"But I've captured the murderer!" La Marr exclaimed in triumph. "I've got Avic, the Eskimo, hard and fast in the guard room. Come and see."
With interest the sergeant followed the lead of the one and only man in his command.
The native had been squatted on the floor with his back against the wall near a stove, the sides of which glowed like a red apple. On their entry, he rose muttering in gutturals that meant nothing to the constable. Seymour gave one glance of recognition, then turned.

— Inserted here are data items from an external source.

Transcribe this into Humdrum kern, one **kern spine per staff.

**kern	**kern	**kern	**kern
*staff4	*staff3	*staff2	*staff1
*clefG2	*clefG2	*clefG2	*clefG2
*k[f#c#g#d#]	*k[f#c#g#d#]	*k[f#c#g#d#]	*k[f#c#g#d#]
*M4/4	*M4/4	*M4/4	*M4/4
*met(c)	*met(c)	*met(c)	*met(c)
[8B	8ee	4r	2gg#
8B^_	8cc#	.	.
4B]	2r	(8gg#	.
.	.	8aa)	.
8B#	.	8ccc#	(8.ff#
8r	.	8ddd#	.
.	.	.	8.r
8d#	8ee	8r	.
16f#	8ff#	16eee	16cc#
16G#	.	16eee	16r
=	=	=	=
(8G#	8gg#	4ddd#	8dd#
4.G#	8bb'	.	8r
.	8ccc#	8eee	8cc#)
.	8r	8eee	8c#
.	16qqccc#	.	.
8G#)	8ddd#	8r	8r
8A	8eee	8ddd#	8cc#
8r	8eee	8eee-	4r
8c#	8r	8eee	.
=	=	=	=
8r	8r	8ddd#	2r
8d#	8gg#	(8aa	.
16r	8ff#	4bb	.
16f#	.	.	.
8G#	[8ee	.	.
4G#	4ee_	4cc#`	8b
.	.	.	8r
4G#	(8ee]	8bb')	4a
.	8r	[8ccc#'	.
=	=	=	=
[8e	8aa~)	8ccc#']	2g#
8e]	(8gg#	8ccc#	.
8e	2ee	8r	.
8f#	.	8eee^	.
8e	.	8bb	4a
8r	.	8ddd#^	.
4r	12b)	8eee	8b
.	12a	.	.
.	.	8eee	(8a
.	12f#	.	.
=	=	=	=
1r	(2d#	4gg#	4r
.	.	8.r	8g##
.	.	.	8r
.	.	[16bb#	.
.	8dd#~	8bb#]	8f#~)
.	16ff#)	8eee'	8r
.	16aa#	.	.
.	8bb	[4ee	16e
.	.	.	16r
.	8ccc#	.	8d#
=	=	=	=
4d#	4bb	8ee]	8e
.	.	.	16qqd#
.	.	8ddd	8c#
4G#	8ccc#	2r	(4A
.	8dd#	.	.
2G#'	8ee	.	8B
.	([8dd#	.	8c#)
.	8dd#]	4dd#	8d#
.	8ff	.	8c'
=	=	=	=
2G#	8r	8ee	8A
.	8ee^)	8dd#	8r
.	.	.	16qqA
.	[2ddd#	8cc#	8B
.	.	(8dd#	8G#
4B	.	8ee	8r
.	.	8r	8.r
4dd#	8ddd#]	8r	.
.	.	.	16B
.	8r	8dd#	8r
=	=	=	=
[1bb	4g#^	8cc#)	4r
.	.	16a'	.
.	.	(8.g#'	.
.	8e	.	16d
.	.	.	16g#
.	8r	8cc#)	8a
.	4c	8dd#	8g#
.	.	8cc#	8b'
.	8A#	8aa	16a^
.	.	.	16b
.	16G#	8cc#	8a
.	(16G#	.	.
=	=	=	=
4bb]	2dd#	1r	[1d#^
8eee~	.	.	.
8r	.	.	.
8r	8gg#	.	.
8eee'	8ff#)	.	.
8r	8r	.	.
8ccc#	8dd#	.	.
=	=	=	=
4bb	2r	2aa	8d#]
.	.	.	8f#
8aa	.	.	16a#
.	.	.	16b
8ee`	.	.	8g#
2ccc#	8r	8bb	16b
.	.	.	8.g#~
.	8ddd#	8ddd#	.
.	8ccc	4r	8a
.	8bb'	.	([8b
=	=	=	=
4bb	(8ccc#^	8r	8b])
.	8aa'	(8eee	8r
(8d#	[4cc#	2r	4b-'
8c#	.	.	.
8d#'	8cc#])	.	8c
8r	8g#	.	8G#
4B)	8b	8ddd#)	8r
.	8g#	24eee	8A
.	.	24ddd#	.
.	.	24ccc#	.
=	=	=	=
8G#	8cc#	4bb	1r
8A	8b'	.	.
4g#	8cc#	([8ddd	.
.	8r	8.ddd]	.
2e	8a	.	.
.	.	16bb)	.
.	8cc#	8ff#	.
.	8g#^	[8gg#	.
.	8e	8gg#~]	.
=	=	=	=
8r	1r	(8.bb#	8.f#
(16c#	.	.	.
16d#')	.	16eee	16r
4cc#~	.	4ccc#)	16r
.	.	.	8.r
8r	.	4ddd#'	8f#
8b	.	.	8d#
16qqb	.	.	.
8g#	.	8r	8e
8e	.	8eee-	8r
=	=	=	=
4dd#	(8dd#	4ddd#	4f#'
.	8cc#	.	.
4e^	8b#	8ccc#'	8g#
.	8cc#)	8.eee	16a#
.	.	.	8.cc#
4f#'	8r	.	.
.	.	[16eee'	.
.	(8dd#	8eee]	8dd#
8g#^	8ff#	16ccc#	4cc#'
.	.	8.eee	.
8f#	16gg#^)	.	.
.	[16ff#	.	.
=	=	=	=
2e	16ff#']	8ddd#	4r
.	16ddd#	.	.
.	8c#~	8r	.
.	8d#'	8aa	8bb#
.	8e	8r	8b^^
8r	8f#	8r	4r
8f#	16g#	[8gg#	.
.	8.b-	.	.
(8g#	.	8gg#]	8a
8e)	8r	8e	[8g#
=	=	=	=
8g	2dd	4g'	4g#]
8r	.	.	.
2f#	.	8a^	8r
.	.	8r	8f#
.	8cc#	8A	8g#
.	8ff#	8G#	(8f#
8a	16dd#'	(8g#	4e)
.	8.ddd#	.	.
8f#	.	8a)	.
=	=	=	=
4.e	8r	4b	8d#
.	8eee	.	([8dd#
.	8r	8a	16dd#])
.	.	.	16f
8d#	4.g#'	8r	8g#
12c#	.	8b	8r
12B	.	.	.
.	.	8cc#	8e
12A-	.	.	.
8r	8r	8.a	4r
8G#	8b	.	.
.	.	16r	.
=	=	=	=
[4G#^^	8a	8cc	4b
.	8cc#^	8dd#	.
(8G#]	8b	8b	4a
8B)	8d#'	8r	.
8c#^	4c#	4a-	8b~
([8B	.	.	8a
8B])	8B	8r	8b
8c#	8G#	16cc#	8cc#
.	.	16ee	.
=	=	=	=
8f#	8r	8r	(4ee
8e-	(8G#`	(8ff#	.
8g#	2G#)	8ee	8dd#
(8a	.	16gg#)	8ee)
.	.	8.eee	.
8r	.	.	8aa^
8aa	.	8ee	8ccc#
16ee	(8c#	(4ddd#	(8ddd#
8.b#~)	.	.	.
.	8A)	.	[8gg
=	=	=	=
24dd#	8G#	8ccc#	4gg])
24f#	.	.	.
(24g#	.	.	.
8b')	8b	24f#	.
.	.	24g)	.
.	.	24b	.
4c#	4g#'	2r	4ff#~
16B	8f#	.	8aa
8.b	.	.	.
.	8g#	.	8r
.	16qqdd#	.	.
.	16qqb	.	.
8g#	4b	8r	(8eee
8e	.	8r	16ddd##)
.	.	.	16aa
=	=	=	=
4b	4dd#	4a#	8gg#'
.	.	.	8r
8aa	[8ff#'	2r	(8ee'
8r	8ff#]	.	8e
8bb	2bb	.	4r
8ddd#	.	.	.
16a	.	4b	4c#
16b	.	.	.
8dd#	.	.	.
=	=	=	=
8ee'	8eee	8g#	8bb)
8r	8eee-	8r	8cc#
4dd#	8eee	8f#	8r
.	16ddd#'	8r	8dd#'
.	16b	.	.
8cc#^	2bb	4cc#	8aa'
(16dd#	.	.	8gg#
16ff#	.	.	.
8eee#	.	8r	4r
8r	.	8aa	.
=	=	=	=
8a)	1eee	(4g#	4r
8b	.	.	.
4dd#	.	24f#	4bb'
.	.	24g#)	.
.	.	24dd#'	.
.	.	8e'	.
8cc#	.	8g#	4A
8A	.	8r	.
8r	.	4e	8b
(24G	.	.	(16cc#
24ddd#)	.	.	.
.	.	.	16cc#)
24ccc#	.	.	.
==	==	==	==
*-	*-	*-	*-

"You've got a murderer, sure enough, La Marr," he said with that slowness of speech so seldom accelerated as to be an outstanding characteristic. "But his name's not Avic and by no possibility could he have had anything to do with the killing of O'Malley."
"Then who the hell——," the constable began.
"This is Olespe of the Lady Franklin band. For three weeks he's been my prisoner. On the sled out there are the remains of the wife he killed in an attack of seal-fed jealousy."
The chagrin of Constable La Marr was written in gloom across a face so lately aglow.
CHAPTER II
THE ESKIMO WAY
Grim, indeed, had been Sergeant Seymour's sledded return to his detachment. For more than two hundred miles across the frozen tundra he had driven his ghastly load—the murdered woman wrapped in deer skins after the native custom, sewed up in a tarp and lashed to a komatik, the Labrador sled that gives such excellent service on cross-country runs. All this, that the inquest which the Dominion requires, regardless of isolation, might be held in form and the case against the uxoricide assured.